[Data entries]
-.-.-
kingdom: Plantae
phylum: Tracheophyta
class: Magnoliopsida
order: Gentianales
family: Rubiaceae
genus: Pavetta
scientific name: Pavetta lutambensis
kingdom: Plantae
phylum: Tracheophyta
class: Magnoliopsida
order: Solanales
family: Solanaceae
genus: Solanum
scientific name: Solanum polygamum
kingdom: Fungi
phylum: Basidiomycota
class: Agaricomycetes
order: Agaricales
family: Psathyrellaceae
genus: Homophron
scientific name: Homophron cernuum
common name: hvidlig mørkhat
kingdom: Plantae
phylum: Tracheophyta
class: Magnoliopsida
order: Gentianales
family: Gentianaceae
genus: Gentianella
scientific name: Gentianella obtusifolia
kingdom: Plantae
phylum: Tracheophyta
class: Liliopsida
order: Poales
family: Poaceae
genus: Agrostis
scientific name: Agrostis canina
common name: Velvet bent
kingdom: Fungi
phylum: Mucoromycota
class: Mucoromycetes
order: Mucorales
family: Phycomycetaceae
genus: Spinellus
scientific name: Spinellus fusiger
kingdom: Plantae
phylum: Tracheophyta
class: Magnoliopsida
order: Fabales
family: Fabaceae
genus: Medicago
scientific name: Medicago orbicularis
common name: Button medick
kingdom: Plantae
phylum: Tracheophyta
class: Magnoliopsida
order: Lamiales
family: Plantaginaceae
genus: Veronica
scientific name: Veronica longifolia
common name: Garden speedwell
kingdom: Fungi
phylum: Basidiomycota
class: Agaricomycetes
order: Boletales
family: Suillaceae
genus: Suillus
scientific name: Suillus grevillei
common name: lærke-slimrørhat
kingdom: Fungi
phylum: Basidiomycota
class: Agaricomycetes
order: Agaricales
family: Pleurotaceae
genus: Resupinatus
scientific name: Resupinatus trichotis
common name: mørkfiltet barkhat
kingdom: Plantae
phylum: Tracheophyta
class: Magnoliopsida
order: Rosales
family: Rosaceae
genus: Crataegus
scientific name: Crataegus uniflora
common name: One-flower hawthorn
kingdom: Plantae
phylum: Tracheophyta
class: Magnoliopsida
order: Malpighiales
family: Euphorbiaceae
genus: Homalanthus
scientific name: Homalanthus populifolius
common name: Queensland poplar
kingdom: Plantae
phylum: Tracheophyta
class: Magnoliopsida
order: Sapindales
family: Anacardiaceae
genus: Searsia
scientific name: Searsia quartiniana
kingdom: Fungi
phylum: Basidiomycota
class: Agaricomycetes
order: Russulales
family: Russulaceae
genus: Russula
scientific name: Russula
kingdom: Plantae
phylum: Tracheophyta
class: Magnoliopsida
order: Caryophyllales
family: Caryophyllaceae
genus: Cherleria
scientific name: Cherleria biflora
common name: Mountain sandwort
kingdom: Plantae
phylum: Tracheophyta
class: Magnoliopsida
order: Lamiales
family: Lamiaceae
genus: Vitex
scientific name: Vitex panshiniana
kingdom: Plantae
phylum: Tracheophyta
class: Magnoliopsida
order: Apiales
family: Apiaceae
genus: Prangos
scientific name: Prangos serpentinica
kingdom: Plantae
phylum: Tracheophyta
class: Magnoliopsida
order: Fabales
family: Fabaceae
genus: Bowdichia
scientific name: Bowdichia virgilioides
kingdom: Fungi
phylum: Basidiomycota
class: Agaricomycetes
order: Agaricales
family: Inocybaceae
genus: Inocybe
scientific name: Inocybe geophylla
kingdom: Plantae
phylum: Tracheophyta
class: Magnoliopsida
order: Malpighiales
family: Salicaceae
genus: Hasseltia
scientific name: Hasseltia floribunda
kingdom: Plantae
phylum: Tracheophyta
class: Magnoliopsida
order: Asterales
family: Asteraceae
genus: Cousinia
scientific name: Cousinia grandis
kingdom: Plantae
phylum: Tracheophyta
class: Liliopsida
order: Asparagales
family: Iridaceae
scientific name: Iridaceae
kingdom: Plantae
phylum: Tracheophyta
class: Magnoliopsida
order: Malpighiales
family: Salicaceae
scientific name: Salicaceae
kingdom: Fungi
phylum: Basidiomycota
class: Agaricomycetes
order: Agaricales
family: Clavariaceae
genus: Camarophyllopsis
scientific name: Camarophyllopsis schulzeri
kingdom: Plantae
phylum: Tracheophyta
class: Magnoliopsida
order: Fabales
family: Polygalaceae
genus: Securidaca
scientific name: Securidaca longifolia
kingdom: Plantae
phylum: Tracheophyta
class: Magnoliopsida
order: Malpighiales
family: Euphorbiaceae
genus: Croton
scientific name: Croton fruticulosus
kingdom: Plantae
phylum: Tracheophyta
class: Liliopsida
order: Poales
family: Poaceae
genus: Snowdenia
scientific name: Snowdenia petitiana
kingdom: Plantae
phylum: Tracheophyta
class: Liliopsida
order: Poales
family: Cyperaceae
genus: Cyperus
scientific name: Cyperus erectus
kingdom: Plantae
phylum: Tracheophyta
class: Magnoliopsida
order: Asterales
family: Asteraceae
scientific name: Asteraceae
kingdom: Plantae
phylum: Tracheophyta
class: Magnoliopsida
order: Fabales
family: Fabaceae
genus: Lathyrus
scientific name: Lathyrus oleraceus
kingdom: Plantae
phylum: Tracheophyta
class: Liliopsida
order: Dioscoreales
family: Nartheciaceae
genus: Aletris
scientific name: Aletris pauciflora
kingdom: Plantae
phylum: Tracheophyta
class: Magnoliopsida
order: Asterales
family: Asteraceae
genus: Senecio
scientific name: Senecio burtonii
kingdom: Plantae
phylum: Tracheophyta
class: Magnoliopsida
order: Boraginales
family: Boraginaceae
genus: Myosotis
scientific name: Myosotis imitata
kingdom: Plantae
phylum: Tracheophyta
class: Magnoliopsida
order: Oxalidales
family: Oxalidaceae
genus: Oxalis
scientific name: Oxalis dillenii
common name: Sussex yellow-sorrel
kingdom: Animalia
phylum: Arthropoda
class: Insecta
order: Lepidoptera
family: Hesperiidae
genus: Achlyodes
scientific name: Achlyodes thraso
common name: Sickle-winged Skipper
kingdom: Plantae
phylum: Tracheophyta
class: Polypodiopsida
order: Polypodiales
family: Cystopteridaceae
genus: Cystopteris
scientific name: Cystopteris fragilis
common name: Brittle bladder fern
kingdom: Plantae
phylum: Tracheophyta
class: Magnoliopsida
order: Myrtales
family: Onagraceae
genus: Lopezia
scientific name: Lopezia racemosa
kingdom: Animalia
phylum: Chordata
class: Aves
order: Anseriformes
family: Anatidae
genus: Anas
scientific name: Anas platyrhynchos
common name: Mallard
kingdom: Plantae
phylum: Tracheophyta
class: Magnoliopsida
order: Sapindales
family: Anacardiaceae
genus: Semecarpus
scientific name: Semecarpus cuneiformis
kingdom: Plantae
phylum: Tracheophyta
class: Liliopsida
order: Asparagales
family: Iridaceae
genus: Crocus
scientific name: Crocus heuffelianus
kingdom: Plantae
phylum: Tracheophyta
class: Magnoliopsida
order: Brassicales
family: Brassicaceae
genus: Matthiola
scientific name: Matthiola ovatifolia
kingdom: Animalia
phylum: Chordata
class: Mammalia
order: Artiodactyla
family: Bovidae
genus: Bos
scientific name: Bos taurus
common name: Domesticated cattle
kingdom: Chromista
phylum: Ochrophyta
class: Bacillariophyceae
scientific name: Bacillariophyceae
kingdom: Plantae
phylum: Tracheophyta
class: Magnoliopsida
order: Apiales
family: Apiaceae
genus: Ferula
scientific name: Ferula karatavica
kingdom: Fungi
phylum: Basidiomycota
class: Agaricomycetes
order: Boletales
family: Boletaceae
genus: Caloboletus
-.-.-
What is being asked.
Duplicate the lines of the items above from the line with "scientific name: Agrostis canina" up to and including the line with "scientific name: Medicago orbicularis".

Answer.
scientific name: Agrostis canina
common name: Velvet bent
kingdom: Fungi
phylum: Mucoromycota
class: Mucoromycetes
order: Mucorales
family: Phycomycetaceae
genus: Spinellus
scientific name: Spinellus fusiger
kingdom: Plantae
phylum: Tracheophyta
class: Magnoliopsida
order: Fabales
family: Fabaceae
genus: Medicago
scientific name: Medicago orbicularis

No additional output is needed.